Work order
A line below contains "right elbow: (189, 208)", and a later one contains "left hip: (270, 250)". Repeat both, with every line between them, exactly.

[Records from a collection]
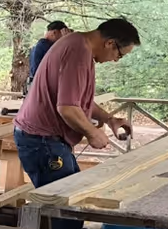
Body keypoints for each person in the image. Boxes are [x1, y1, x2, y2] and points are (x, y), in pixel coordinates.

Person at [14, 18, 140, 208]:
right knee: (65, 210)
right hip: (42, 140)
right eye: (119, 55)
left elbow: (79, 102)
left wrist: (109, 119)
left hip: (45, 140)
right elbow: (67, 108)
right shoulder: (78, 52)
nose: (115, 60)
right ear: (110, 43)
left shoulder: (78, 44)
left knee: (70, 203)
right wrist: (92, 132)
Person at [26, 21, 71, 92]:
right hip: (43, 87)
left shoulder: (40, 45)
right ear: (55, 33)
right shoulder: (44, 45)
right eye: (61, 34)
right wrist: (67, 41)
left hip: (38, 85)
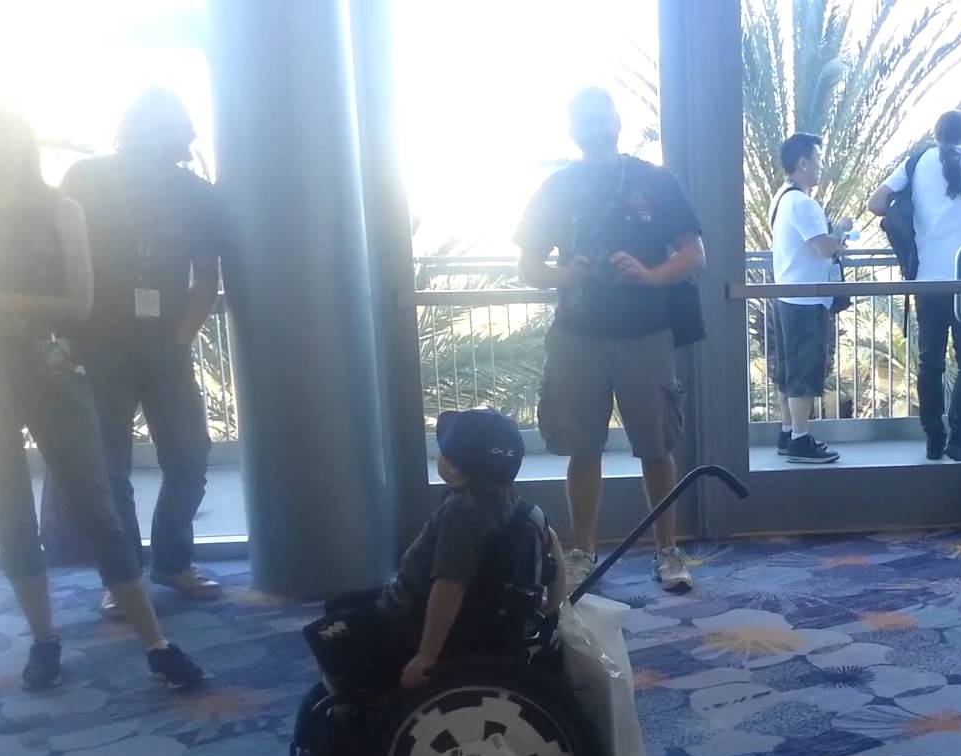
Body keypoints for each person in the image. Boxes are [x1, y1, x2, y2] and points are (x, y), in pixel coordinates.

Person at [0, 98, 205, 691]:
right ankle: (44, 640)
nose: (2, 155)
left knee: (97, 502)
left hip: (49, 366)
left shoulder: (60, 207)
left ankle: (155, 642)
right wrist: (4, 305)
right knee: (10, 512)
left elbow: (78, 304)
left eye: (11, 142)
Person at [515, 87, 706, 593]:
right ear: (572, 129)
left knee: (657, 447)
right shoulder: (557, 188)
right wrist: (566, 275)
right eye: (584, 120)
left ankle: (668, 551)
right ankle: (582, 553)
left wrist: (648, 274)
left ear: (617, 122)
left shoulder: (654, 181)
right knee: (583, 449)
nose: (594, 128)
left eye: (601, 118)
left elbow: (693, 255)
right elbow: (527, 267)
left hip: (646, 334)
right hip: (578, 336)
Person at [58, 88, 225, 616]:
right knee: (108, 471)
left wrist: (181, 338)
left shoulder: (197, 194)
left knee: (190, 459)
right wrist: (66, 334)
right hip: (98, 346)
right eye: (173, 127)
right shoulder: (85, 181)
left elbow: (207, 277)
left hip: (165, 350)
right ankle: (124, 575)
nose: (184, 137)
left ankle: (171, 562)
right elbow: (59, 260)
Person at [302, 408, 567, 695]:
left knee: (326, 636)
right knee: (343, 604)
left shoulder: (461, 513)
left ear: (453, 467)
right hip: (478, 620)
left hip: (411, 624)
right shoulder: (519, 507)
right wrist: (550, 609)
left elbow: (449, 587)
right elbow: (553, 547)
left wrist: (427, 656)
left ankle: (357, 698)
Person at [868, 110, 961, 462]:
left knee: (929, 360)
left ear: (936, 135)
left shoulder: (916, 162)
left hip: (928, 278)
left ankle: (934, 437)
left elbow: (876, 203)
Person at [766, 133, 847, 465]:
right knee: (804, 371)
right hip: (806, 300)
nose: (821, 167)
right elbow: (821, 247)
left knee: (788, 369)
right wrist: (840, 233)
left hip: (786, 295)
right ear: (803, 163)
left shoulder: (781, 198)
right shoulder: (803, 202)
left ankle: (788, 431)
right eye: (818, 160)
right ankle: (800, 437)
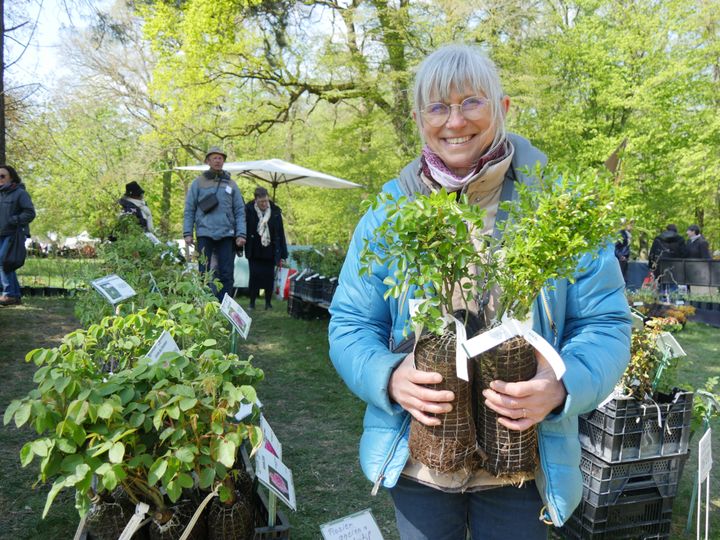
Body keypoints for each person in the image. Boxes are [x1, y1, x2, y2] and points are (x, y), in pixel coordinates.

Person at [328, 44, 631, 539]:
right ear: (418, 118)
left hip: (522, 461)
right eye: (438, 107)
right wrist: (388, 377)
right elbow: (351, 324)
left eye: (472, 102)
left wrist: (561, 385)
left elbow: (606, 323)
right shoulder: (389, 211)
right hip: (420, 457)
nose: (455, 121)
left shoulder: (555, 209)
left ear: (503, 109)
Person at [183, 146, 246, 301]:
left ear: (223, 161)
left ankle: (224, 305)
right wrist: (188, 232)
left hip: (226, 234)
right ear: (208, 161)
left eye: (221, 158)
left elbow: (239, 210)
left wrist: (241, 234)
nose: (218, 160)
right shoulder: (198, 183)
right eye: (214, 158)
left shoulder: (231, 184)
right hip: (205, 233)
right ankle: (204, 303)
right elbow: (189, 208)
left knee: (226, 272)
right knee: (203, 271)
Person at [244, 186, 288, 310]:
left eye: (265, 201)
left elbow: (280, 232)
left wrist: (283, 253)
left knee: (269, 277)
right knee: (254, 276)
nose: (264, 204)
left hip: (270, 250)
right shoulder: (248, 210)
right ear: (255, 200)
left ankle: (268, 303)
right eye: (261, 201)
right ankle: (252, 302)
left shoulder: (274, 212)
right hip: (254, 249)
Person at [0, 165, 36, 306]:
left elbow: (30, 213)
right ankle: (15, 296)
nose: (0, 179)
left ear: (11, 178)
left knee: (3, 261)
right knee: (7, 264)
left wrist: (14, 220)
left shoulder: (20, 193)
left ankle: (8, 294)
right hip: (1, 234)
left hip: (13, 234)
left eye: (2, 176)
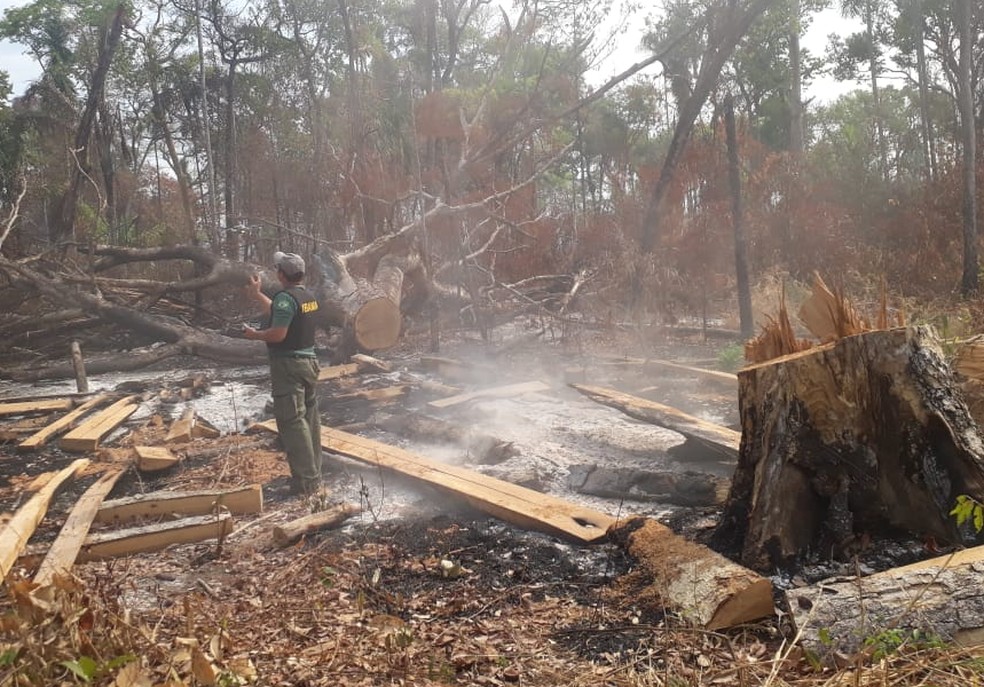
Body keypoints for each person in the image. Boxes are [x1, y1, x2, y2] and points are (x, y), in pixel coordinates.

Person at [243, 251, 323, 495]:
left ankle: (306, 482)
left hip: (289, 367)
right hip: (309, 363)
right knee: (309, 420)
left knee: (292, 422)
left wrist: (255, 335)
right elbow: (281, 310)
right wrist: (258, 295)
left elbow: (279, 333)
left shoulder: (286, 299)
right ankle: (314, 475)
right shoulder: (307, 297)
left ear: (281, 274)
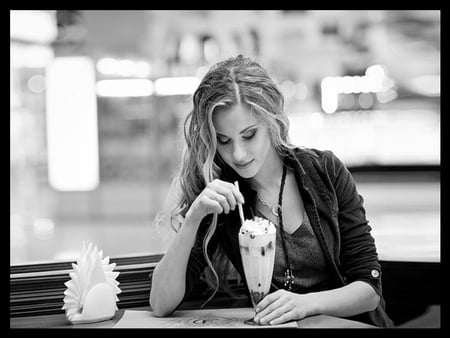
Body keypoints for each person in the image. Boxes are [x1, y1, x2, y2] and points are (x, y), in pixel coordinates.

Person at [149, 55, 394, 327]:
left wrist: (304, 304)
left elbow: (369, 290)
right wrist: (194, 217)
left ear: (271, 119)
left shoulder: (326, 171)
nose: (238, 154)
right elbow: (160, 304)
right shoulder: (220, 196)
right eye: (224, 140)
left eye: (249, 135)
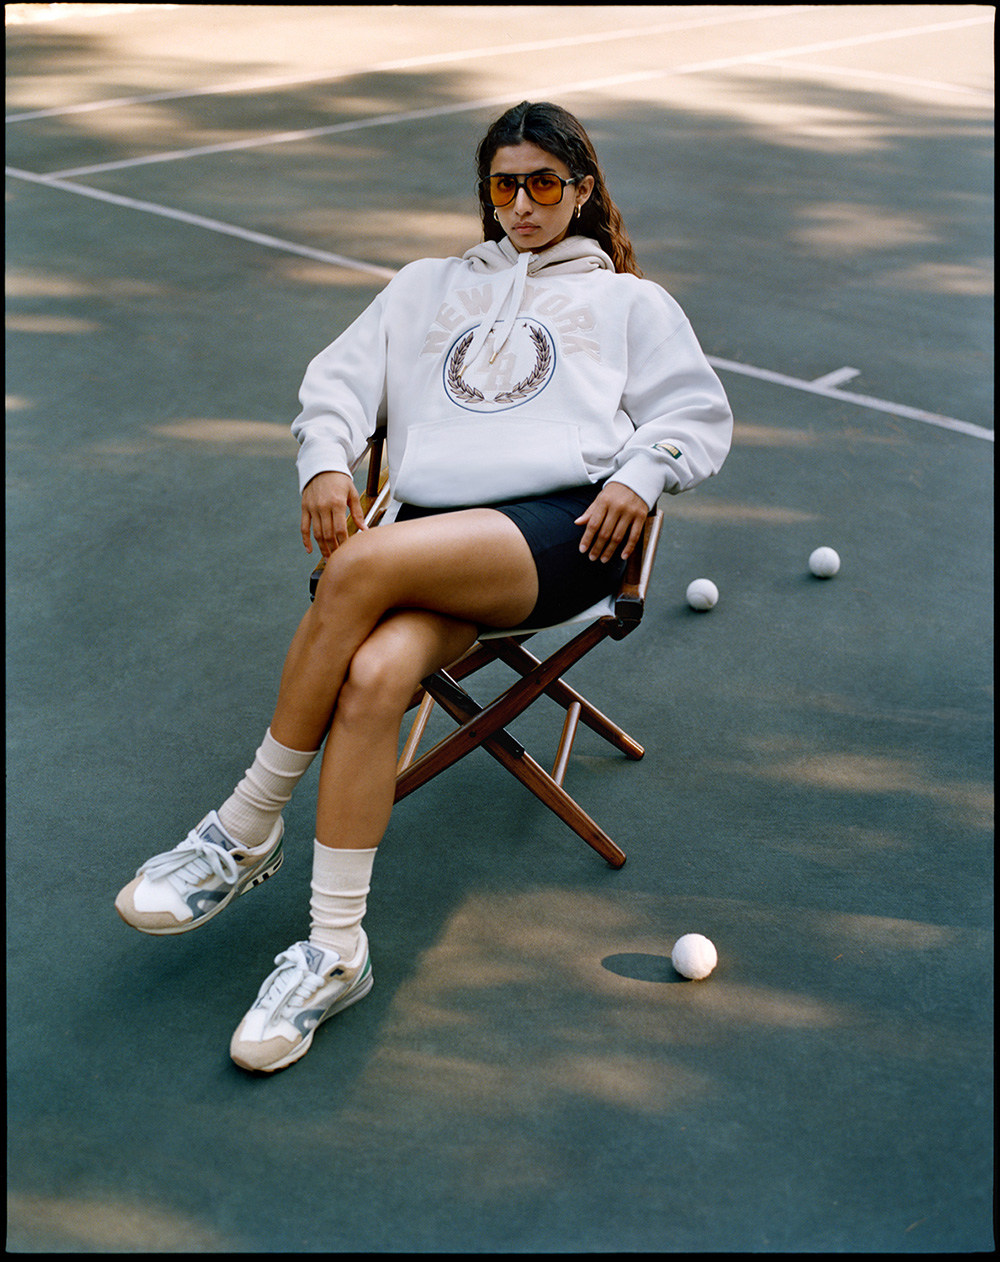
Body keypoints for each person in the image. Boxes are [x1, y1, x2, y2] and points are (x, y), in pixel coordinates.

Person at [115, 100, 733, 1073]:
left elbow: (694, 414)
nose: (522, 205)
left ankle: (244, 825)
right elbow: (336, 385)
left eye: (543, 184)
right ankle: (336, 951)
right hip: (430, 539)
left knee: (357, 564)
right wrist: (325, 461)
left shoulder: (630, 303)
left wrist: (643, 471)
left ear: (581, 190)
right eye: (504, 185)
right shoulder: (423, 287)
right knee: (373, 676)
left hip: (557, 531)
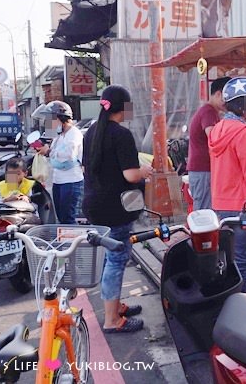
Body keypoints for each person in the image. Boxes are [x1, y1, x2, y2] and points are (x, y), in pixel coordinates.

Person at [82, 85, 153, 334]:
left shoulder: (91, 132)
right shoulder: (121, 134)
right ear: (123, 107)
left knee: (108, 258)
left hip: (94, 205)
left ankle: (115, 306)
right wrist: (144, 171)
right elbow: (131, 174)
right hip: (116, 208)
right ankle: (112, 320)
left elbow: (87, 169)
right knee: (117, 259)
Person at [209, 76, 246, 293]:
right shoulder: (243, 132)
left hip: (221, 205)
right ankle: (241, 308)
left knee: (230, 260)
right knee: (243, 261)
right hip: (245, 206)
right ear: (244, 103)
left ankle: (234, 302)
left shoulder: (217, 130)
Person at [36, 101, 84, 224]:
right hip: (58, 180)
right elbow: (54, 153)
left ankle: (72, 242)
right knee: (61, 217)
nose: (49, 123)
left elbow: (68, 154)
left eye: (51, 119)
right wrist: (45, 151)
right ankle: (66, 242)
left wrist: (50, 150)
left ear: (60, 118)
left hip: (71, 181)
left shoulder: (74, 133)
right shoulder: (59, 135)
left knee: (68, 218)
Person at [187, 77, 228, 210]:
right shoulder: (208, 112)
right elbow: (214, 138)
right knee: (204, 212)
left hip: (202, 169)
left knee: (205, 209)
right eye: (226, 98)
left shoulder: (211, 112)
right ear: (218, 94)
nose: (228, 103)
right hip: (203, 170)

Answer box
right elbow: (189, 208)
left knee: (226, 272)
right knee: (203, 271)
Person at [244, 186, 288, 310]:
left eye: (265, 201)
left elbow: (280, 232)
left wrist: (283, 253)
left knee: (269, 277)
right knee: (254, 276)
nose: (264, 204)
left hip: (270, 250)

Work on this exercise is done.